Le statut des personnes déplacées internes en Azerbaïdjan
Le 23 juillet, le président azerbaïdjanais Ilham Aliyev a signé des amendements à la loi sur le statut des réfugiés et des personnes déplacées à l’intérieur de leur propre pays et à la loi sur la protection sociale des personnes déplacées à l’intérieur de leur propre pays et des personnes assimilées.

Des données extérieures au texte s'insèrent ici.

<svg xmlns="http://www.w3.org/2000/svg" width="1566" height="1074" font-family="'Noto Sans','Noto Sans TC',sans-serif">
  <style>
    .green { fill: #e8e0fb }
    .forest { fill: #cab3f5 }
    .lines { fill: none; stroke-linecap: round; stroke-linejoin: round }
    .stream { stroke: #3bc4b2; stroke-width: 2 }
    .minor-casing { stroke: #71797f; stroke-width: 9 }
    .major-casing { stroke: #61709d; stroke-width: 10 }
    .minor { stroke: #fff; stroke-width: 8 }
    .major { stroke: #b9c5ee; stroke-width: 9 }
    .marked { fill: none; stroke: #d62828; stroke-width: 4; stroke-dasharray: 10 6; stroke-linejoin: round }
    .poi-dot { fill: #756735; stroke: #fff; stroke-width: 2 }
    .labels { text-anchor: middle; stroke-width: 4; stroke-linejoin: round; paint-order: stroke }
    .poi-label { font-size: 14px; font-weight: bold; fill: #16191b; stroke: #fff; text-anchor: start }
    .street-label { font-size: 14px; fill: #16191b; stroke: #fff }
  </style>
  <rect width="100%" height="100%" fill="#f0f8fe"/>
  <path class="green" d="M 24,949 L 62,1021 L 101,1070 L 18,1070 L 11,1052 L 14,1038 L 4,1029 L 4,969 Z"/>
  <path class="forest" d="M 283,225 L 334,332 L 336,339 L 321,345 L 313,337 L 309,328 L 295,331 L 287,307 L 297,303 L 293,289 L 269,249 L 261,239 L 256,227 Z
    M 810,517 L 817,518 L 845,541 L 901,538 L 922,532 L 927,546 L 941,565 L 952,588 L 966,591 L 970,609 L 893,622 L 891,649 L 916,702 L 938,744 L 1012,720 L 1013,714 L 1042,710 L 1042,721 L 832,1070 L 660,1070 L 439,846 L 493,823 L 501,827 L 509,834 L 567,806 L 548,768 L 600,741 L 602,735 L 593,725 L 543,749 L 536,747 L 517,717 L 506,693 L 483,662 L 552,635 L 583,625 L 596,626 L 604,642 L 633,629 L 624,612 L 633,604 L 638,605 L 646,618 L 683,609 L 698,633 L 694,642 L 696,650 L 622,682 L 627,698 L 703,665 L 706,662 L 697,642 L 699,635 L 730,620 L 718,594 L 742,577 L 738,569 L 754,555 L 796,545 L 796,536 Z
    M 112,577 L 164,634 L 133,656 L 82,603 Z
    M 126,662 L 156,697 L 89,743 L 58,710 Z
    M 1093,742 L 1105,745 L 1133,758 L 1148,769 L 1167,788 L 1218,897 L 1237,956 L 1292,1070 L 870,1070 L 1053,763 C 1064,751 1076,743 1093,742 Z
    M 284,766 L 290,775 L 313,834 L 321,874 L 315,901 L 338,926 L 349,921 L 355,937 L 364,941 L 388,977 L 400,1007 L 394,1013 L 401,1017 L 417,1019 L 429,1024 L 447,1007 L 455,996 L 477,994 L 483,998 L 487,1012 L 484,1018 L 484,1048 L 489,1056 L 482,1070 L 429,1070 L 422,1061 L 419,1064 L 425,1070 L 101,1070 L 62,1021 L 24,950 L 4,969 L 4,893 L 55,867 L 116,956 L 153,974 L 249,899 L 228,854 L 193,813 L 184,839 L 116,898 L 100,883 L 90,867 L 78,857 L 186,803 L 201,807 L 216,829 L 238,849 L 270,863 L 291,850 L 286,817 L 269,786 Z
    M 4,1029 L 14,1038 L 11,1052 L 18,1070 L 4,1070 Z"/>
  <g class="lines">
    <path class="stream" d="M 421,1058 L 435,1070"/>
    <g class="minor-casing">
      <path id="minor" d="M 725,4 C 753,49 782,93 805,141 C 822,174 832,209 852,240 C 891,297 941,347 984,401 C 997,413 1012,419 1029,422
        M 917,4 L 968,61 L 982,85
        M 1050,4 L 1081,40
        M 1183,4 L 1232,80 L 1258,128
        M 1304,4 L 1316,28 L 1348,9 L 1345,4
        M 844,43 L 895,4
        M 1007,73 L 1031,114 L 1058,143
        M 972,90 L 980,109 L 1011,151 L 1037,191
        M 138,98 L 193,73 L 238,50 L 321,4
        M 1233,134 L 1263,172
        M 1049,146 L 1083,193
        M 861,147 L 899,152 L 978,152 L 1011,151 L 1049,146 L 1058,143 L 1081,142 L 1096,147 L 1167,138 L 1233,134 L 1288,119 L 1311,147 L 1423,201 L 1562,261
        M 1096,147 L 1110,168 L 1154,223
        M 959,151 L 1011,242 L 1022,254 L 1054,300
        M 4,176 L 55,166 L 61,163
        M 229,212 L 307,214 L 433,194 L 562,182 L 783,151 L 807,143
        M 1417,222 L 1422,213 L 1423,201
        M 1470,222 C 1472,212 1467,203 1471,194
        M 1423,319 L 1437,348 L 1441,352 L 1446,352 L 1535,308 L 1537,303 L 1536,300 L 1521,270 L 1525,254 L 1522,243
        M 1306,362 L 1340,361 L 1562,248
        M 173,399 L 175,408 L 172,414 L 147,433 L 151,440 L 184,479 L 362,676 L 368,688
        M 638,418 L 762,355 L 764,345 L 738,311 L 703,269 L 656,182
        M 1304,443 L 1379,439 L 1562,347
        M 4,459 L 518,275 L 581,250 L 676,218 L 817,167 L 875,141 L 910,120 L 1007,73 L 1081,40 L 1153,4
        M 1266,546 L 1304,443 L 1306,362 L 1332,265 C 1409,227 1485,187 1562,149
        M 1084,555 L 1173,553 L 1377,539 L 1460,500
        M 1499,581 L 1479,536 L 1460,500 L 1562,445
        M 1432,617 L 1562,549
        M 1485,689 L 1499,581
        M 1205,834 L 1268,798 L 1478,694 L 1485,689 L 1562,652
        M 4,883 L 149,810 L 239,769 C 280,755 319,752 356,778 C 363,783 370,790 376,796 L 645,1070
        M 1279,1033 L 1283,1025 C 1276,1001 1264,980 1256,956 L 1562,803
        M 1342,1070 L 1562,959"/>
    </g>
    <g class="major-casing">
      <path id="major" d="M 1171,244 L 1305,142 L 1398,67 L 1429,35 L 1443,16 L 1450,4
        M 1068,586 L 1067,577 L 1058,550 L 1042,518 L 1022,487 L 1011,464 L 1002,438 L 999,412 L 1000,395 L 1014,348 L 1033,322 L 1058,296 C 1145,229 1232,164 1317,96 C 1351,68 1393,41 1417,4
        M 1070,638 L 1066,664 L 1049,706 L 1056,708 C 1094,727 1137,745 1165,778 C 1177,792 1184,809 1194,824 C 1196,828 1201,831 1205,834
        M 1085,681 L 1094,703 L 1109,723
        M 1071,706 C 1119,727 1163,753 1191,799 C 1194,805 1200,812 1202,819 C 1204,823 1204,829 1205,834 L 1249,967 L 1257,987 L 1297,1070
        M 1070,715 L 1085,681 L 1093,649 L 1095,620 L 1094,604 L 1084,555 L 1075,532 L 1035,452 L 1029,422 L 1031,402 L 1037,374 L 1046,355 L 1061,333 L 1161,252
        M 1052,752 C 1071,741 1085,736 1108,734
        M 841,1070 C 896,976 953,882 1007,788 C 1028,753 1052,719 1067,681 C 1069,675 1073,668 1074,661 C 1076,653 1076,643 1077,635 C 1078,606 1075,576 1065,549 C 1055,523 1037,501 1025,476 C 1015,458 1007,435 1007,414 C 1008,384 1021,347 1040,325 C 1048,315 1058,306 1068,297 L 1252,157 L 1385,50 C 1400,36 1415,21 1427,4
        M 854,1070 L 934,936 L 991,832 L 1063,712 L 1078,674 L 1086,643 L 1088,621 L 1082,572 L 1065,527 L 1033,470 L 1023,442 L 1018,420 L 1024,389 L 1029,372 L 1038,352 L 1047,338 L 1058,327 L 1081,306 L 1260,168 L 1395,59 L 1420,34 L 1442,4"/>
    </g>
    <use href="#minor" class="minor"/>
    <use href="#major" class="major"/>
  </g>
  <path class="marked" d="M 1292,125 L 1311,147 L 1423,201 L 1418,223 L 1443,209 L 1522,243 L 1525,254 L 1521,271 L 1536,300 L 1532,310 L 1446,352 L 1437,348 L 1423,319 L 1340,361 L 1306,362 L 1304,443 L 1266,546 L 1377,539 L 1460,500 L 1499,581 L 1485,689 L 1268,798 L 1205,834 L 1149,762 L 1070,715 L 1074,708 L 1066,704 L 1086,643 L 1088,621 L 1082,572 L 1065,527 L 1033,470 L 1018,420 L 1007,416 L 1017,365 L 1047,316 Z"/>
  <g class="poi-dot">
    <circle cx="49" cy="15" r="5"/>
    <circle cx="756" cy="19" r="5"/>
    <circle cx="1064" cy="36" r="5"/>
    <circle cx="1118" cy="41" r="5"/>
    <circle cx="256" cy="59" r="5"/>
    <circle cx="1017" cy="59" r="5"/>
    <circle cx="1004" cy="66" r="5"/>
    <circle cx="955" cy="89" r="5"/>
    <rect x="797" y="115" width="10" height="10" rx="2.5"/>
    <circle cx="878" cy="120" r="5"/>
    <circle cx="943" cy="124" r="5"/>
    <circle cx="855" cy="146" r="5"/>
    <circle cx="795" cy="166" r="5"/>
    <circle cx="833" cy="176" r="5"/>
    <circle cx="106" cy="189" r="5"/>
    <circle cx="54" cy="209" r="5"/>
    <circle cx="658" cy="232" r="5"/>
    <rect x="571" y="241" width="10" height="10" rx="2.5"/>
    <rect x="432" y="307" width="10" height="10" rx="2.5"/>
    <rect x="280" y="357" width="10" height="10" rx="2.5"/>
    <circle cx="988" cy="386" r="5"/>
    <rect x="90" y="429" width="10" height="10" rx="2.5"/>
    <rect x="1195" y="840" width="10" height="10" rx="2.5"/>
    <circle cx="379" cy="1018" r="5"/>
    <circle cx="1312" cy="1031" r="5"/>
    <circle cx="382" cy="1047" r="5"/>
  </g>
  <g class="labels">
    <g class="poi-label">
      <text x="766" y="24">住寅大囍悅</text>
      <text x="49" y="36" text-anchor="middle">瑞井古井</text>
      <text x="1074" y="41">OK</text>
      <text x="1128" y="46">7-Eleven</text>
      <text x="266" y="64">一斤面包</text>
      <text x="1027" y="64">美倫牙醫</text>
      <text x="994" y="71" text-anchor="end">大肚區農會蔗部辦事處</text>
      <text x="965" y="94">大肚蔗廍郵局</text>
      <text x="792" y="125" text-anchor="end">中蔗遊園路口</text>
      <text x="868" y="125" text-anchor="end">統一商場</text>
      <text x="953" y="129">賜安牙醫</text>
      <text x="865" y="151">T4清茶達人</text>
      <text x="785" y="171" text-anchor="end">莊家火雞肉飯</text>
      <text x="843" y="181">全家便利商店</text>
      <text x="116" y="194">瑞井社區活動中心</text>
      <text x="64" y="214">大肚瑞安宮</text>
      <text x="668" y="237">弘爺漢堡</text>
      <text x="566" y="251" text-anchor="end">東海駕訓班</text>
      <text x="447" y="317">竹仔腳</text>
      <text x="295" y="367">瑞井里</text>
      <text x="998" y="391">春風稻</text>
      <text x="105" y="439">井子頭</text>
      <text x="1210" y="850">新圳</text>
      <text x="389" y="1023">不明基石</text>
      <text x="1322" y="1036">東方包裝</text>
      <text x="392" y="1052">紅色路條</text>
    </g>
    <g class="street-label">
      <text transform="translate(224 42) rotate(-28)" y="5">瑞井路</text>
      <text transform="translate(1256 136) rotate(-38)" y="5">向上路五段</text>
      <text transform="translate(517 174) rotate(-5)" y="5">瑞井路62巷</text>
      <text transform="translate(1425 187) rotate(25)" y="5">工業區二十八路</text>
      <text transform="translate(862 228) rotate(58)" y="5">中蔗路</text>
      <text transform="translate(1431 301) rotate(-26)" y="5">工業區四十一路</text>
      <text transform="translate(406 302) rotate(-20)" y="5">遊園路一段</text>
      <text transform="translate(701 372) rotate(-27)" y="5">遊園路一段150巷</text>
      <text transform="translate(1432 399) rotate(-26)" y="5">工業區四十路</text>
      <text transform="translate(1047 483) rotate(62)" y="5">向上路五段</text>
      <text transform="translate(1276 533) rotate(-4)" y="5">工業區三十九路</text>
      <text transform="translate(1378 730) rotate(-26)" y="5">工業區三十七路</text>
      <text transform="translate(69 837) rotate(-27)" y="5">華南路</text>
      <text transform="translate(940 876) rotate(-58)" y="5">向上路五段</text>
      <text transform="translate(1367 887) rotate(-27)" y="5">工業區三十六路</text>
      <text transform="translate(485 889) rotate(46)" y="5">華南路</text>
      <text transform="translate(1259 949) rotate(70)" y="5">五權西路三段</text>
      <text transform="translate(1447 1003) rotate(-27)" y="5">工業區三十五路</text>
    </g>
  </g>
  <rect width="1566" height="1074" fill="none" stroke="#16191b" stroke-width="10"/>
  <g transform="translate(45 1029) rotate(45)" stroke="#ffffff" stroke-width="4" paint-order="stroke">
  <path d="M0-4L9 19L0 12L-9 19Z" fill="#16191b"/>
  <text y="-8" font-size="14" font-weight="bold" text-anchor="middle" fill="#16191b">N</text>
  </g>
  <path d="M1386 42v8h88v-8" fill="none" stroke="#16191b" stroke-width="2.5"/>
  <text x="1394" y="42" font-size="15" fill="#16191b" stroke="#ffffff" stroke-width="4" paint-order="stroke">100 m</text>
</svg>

Les amendements au Code du logement prévoient la création d’un Fonds permanent de réinstallation dans les territoires libérés de l’occupation. Les logements financés par le fonds serviront à réinstaller les personnes déplacées à l’intérieur du pays (PDI) dans les territoires récupérés et leur seront ensuite transférés en tant que propriété privée.
La législation clarifie également les motifs pour lesquels une personne peut perdre son statut de personne déplacée. Cela s’applique à ceux qui refusent un logement proposé par l’État, ainsi qu’à ceux qui se voient proposer un logement alternatif répondant aux normes de logement officiellement établies pour la région concernée au lieu d’un logement dans leur lieu de résidence précédent. Dans le même temps, les mesures de protection sociale resteront en place pendant trois ans après qu’une personne perd ou abandonne volontairement son statut de personne déplacée.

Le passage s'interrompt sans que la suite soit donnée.